Dremio Parquet Vectorized Reader
The Dremio Parquet Vectorized Reader is a specialized engine component within Dremio’s executor nodes responsible for reading Apache Parquet data files. Standard Parquet readers (such as the default record-based reader in older Java frameworks) process files by reading one row at a time, reconstructing row structures in memory before applying filter operations.
Dremio’s Parquet Vectorized Reader processes data by reading columns in parallel blocks, mapping them directly into Apache Arrow columnar buffers in memory. This eliminates the CPU overhead of row reconstruction and maximizes CPU instruction cache efficiency.

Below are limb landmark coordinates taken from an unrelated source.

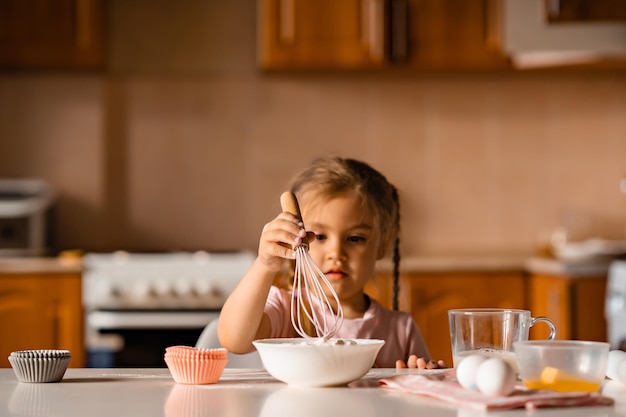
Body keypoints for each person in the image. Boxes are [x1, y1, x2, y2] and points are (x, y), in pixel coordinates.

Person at [218, 156, 445, 369]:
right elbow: (235, 339)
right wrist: (265, 265)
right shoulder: (285, 310)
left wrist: (424, 376)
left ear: (382, 243)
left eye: (355, 239)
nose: (336, 253)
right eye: (319, 236)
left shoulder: (401, 329)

Vectorized Reading vs. Row-by-Row Reading
The Parquet file format stores data in column segments called Row Groups. This native columnar structure aligns with Dremio’s in-memory data layout (Apache Arrow). Dremio’s reader leverages this alignment:
- Direct Memory Copying: The reader fetches column data pages from disk or cache and loads them directly into Arrow memory buffers. This processes data without memory serialization translations.
- SIMD Instruction Utilization: Because data is loaded as contiguous arrays in memory, executors can apply Single Instruction Multiple Data (SIMD) CPU instructions. This allows a single CPU instruction cycle to filter or evaluate multiple data values simultaneously.
- Volcano Iterator Elimination: Vectorization avoids the overhead of virtual function calls per record, which is a common performance bottleneck in traditional row-based query engines.
Performance Enhancements
The Parquet Vectorized Reader works with other Dremio features to optimize I/O paths:
1. Column Projection Pushdown
If a query requests only three columns from a table with a hundred columns, the reader accesses only the byte offsets for those specific three columns, skipping the rest of the file.
2. Dict-Encoded Filter Pushdown
If a column is dictionary-encoded (a Parquet compression feature), the reader evaluates filter conditions (such as WHERE state = 'CA') against the column’s small dictionary before loading the actual data array. If the dictionary does not contain the filter key, the reader skips loading the entire column segment.
3. C3 Cache Integration
The reader is integrated with the Columnar Cloud Cache (C3). If data blocks are cached on local NVMe SSDs, the reader streams them directly into RAM at NVMe speeds, saturating CPU execution capabilities.